月刊警察 2019年 3月号 MONTHLY KEYWORDS
月刊警察

国際ロマンス詐欺

インターネット上の出会い系サイトやSNSを通じて知り合った海外在住の異性と懇意になり,恋愛感情を利用して金銭をだまし取った後,音信不通となる詐欺の手口。

犯人は,ターゲットの相手としばらく交流を続け,相手が気を許した頃に,病気や怪我の治療費,あるいは会いに行くための費用といった,もっともらしい理由をつけ,送金を懇願する。犯人のプロフィールに用いられている写真や肩書きの大半は,相手をだますための虚偽の設定であることが多い。外見の良い欧米人を装い,実際にはアジアやアフリカ系の人間が詐欺を働いているともいわれる。

日本貿易振興機構(JETRO)によると,こうした詐欺行為が組織的に行われ,「結婚資金として送った現金(あるいはや高価な贈物など)が積み替え港のマレーシア税関で差し押さえられたため,その関税や解除金を送金してほしい」などと要求。現地の通関業者を装った虚偽のウェブサイトとやり取りさせる,手の込んだケースもあったという。

信用を得るため約1年にわたり連絡を取り合っていた事例や,最初は少額の要求でも,一度支払いに応じると次第に高額になるパターンもあり,送金した場合,被害額を取り返すことはほぼ不可能。JETROでは,こうした要求には応じないよう呼び掛けている。

カーボンプライシング

二酸化炭素の排出削減を促すため,二酸化炭素に価格を付け,生産活動に伴うその排出に対し課金する取組。主な政策に,化石燃料の使用により生じる二酸化炭素排出量に応じて,国が企業や個人に課税する「炭素税」と,あらかじめ割り当てられた排出量の超過分や不足分を,国同士や企業間で売買し取引する「排出量取引制度」がある。

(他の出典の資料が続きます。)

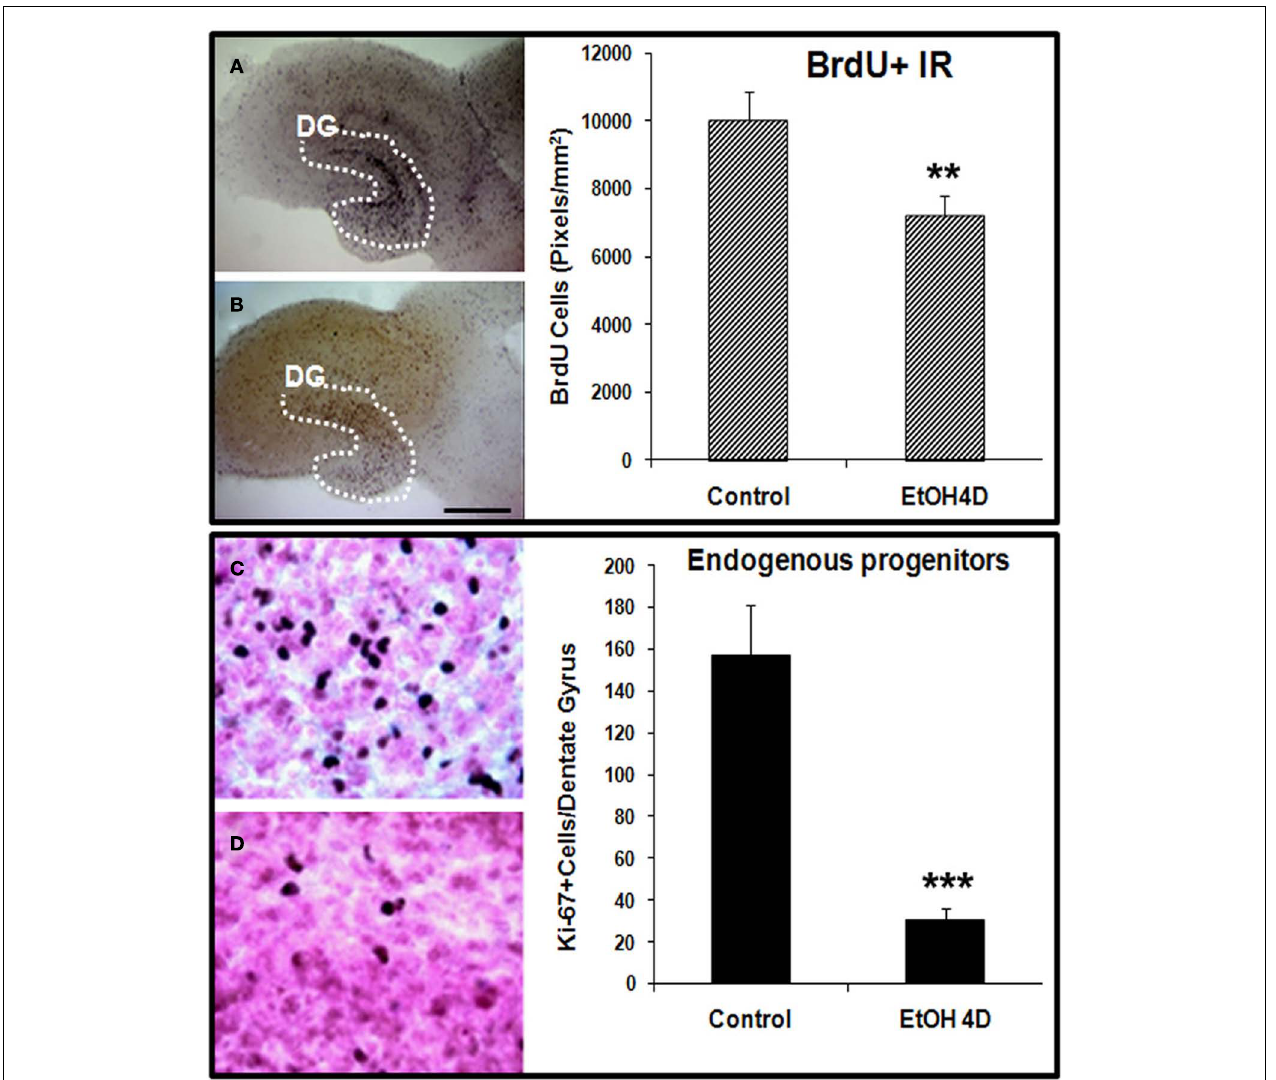
HEC slices at 10 DIV were treated with ethanol (100mM) for 96h and then stained with Ki67, a marker for endogenous progenitors. Ki67 positive cells in DG of the hippocampus were quantified as described in Methods. Shown in bar graph are mean ± SEM of Ki67 + cells counted in each dentate gyrus. Ethanol treatment for 4days significantly reduced number of endogenous progenitors labeled by Ki67. ANOVA following Fisher post hoc : *** p < 0.001 compared with control, n = 6.The representative photographs of Ki67 + IR were shown in control [ (C) , 40 × ] and ethanol group [ (D) , 40 ×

炭素税は,1990年代から欧米を中心に導入が進み,排出量取引制度は2005年に欧州連合(EU)が導入して以来,北米やアジア諸国でも導入が進んでいる。

日本では,炭素税に当たる「地球温暖化対策税」が2012年から導入されているが,諸外国に比べ税率は極めて低い。また,排出量取引制度については,東京都など一部の自治体での導入にとどまっている。

2016年に発効した地球温暖化対策の国際的枠組み「パリ協定」に基づき,日本では温室効果ガスの排出量を,2050年までに80%削減する目標を掲げているが,現状のままでは達成が困難といわれている。そのため環境省は昨年,カーボンプライシング制度の本格的な導入を促す報告書を作成し,今年前半までに提言をまとめるとしている。